## WORK ORDER
Please return the listing exactly as it stands, skipping any pictures.

## GIVEN DATA

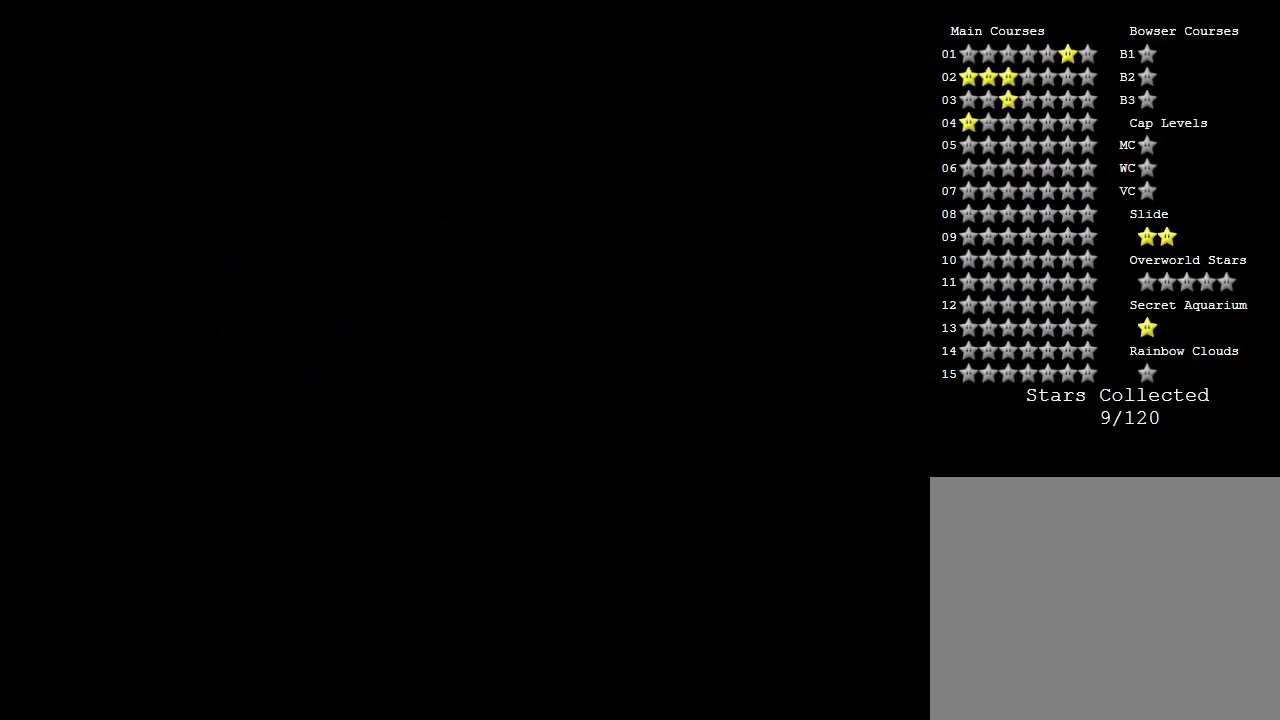
{"buttons": [], "left_stick": "center", "events": []}
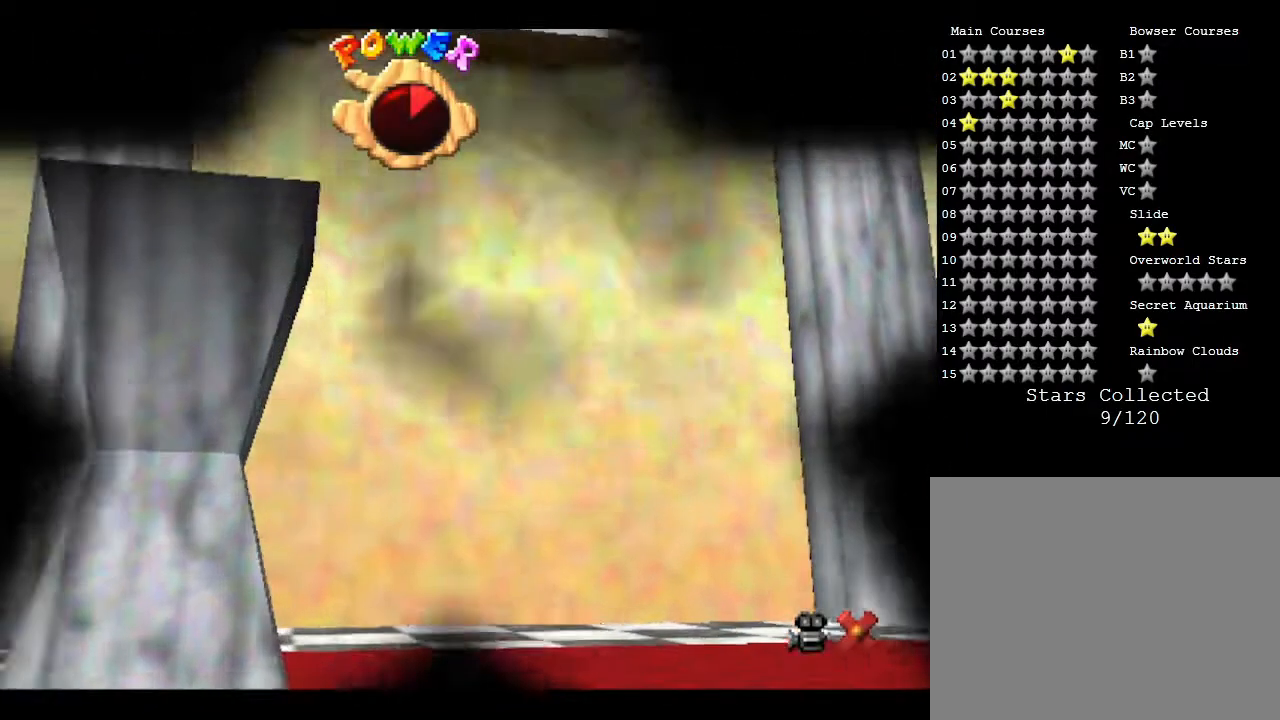
{"buttons": [], "left_stick": "center", "events": []}
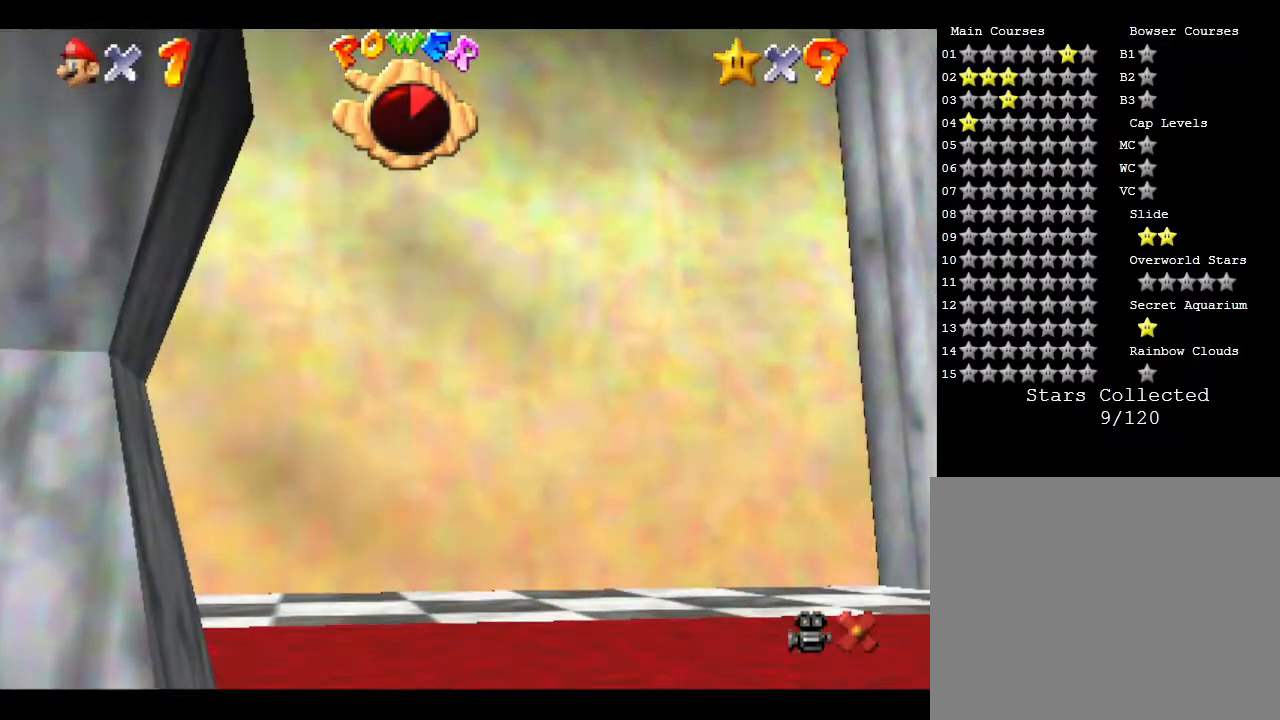
{"buttons": [], "left_stick": "center", "events": []}
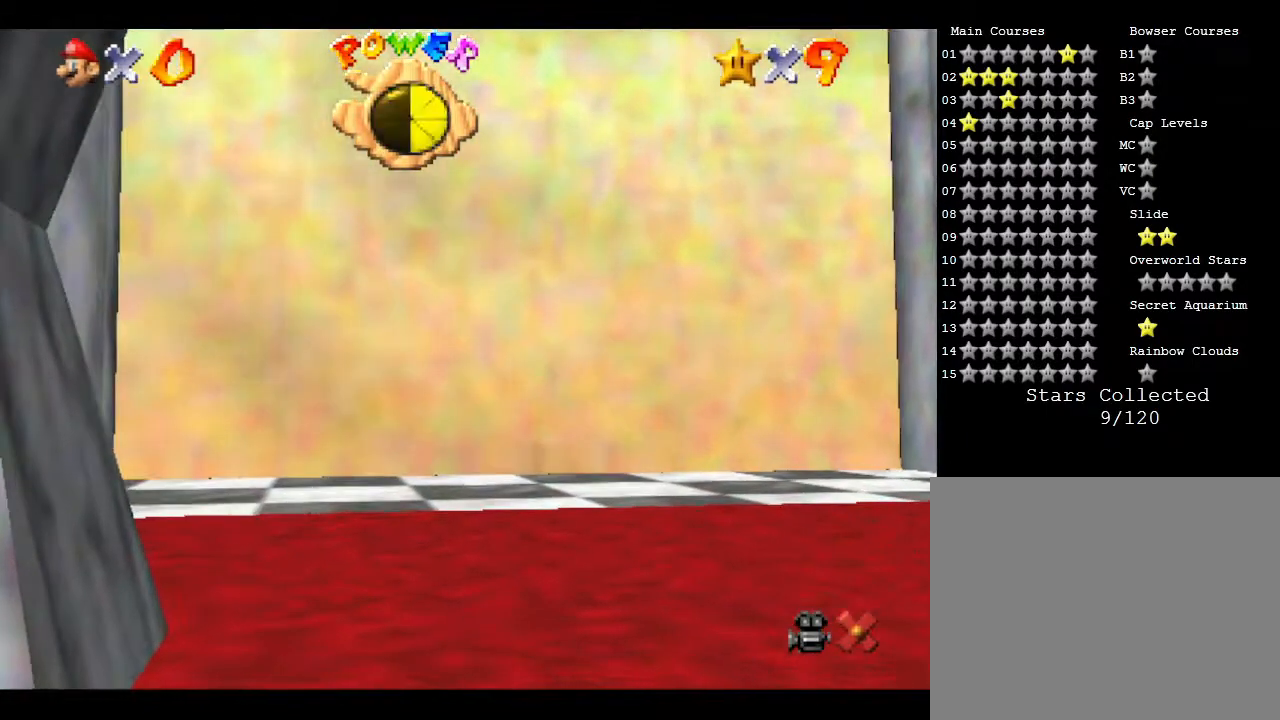
{"buttons": [], "left_stick": "center", "events": []}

## REPLY
{"buttons": [], "left_stick": "center", "events": []}
{"buttons": [], "left_stick": "center", "events": []}
{"buttons": [], "left_stick": "center", "events": []}
{"buttons": [], "left_stick": "center", "events": []}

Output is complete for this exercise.